Et toi, qui lis ces quelques lignes, est-ce que le Seigneur te regarde? À travers ta conscience, ressens-tu au fond de toi-même le regard du Christ qui pèse sur toi? Si oui, sache que ce n’est pas la fin, mais le commencement. Car ce regard que le Christ porte sur toi n’est pas que réprobateur. Regarde bien ses yeux; ils sont remplis de compassion et de miséricorde! Il a déjà prié pour toi! Si tu sens le regard de Jésus sur toi, c’est qu’Il veut te montrer ce qui ne va pas dans ta vie. Il veut que, comme Pierre, tu pleures amèrement sur ta condition d’homme pécheur, que ces pleurs te conduisent au véritable repentir, et que tu reviennes ainsi vers Lui. Souviens-toi de sa promesse; Il a prié pour toi, afin que ton incrédulité ne t’entraîne pas vers la mort. Il n’est pas trop tard! Il n’est pas trop tard! Ouvre la Bible, laisse la Parole faire son œuvre en toi. Oui, pleure amèrement sur tes péchés, accuse-les devant ton Créateur, et viens à Lui! Ne laisse pas l’ennemi te cribler de doutes, ne le laisse pas te faire croire que tu as trop mal agi, et que le pardon du Seigneur t’est inaccessible. Ne le laisse pas te vaincre! Reviens vers Jésus, car c’est toi qui seras vainqueur, si tu laisses le Christ agir pleinement en toi. Il veut encore te pardonner! Reviens à lui, aujourd’hui.

Souvenons-nous de la chute de Pierre, mais souvenons-nous surtout de la vitesse avec laquelle il a été relevé par le Seigneur. Il n’a pas caché de péché en lui, il a amèrement pleuré sur ses désobéissances, et, à partir de là, il n’a plus jamais péché contre le Christ. Au contraire! Souvenons-nous de la façon convaincante avec laquelle il a parlé, avec l’aide de l’Esprit, devant le peuple le jour de la Pentecôte. Le livre des Actes nous dit que, ce jour-là, le nombre des disciples augmenta de près de trois mille âmes, car Pierre incitait les gens à se repentir, leur rappelant que la promesse du pardon et du don de l’Esprit de Dieu est pour tous ceux qui acceptent de changer de vie par la foi en Jésus-Christ. Plus tard, nous trouverons même Pierre tout joyeux d’avoir été jugé digne d’avoir été battu pour le nom de Jésus!
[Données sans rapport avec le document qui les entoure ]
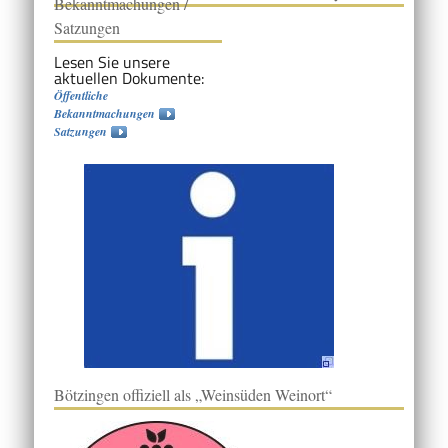
Bekanntmachungen /
Satzungen
Lesen Sie unsere
aktuellen Dokumente:
Öffentliche
Bekanntmachungen
Satzungen
Bötzingen offiziell als „Weinsüden Weinort“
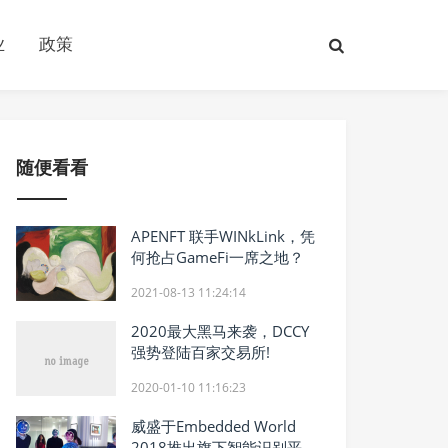
业
政策
随便看看
APENFT 联手WINkLink，凭
何抢占GameFi一席之地？
2021-08-13 11:24:14
2020最大黑马来袭，DCCY
强势登陆百家交易所!
2020-01-10 11:16:23
威盛于Embedded World
2018推出旗下智能识别平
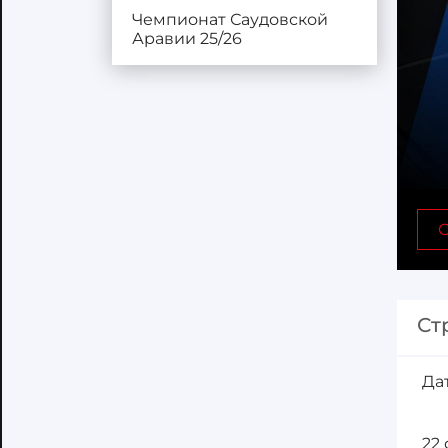
Чемпионат Саудовской
Аравии 25/26
С
Ст
Да
22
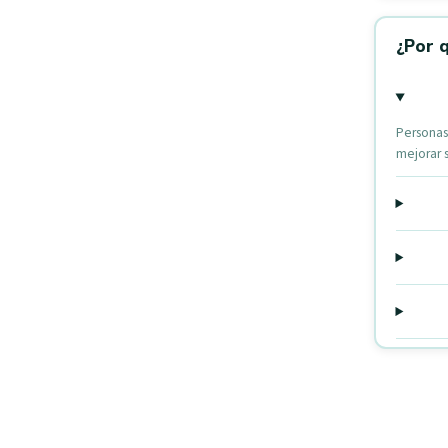
¿Por 
Personas
mejorar 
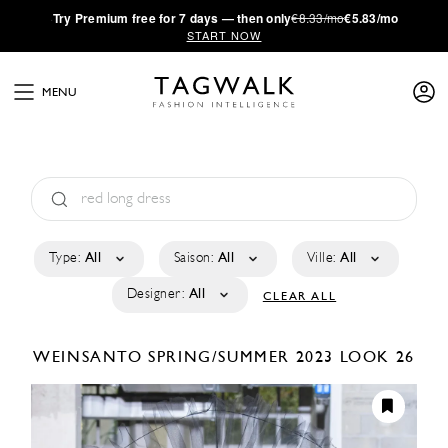
·
Try
Premium
free for 7 days — then only
€8.33/mo
€5.83/mo
START NOW
MENU
Type:
All
Saison:
All
Ville:
All
Designer:
All
CLEAR ALL
WEINSANTO
SPRING/SUMMER 2023
LOOK 26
Quelle transformation! Quelle œuvre magnifique de Dieu en Pierre! Nous lisons en Jean 21 : 15-17, que Jésus, après sa résurrection, demanda à Pierre : « Simon, fils de Jonas, m’aimes-tu plus que ne m’aiment ceux-ci? Il lui répondit: Oui, Seigneur, tu sais que je t’aime. Jésus lui dit: Pais mes agneaux. Il lui dit une seconde fois: Simon, fils de Jonas, m’aimes-tu? Pierre lui répondit: Oui, Seigneur, tu sais que je t’aime. Jésus lui dit: Pais mes brebis. Il lui dit pour la troisième fois: Simon, fils de Jonas, m’aimes-tu? Pierre fut attristé de ce qu’il lui avait dit pour la troisième fois: M’aimes-tu? Et il lui répondit: Seigneur, tu sais toutes choses, tu sais que je t’aime. Jésus lui dit: Pais mes brebis. »

Trois fois, Pierre avait renié son Maître, et trois fois, il affirma aimer Jésus. Mais c’était plus que de simples paroles vaines, car nous voyons ici qu’il avait finalement trouvé l’humilité; aussi ne se voyait-il plus supérieur aux autres disciples. Sa foi avait été testée, et elle avait été trouvée faible. Mais après son épreuve, s’étant repenti de son péché, Pierre savait maintenant que les paroles que l’homme prononce n’ont aucune valeur, lorsqu’elles ne trouvent pas solidement racine en Christ. C’est pourquoi il confessa que Jésus sait toute chose, lui qui sonde les cœurs, et connaît les pensées de tous.

En Actes 3 : 16, il est possible qu’il ait pensé à lui-même, lorsqu’il dit : « C’est par la foi en son nom que son nom a raffermi celui que vous voyez et connaissez… » C’est aussi par la foi dans le précieux Nom de Jésus-Christ ressuscité que nous sommes tous raffermi et justifiés, afin de paraître irréprochable au jour du jugement.



Que la gloire soit rendue à Dieu seul, Amen.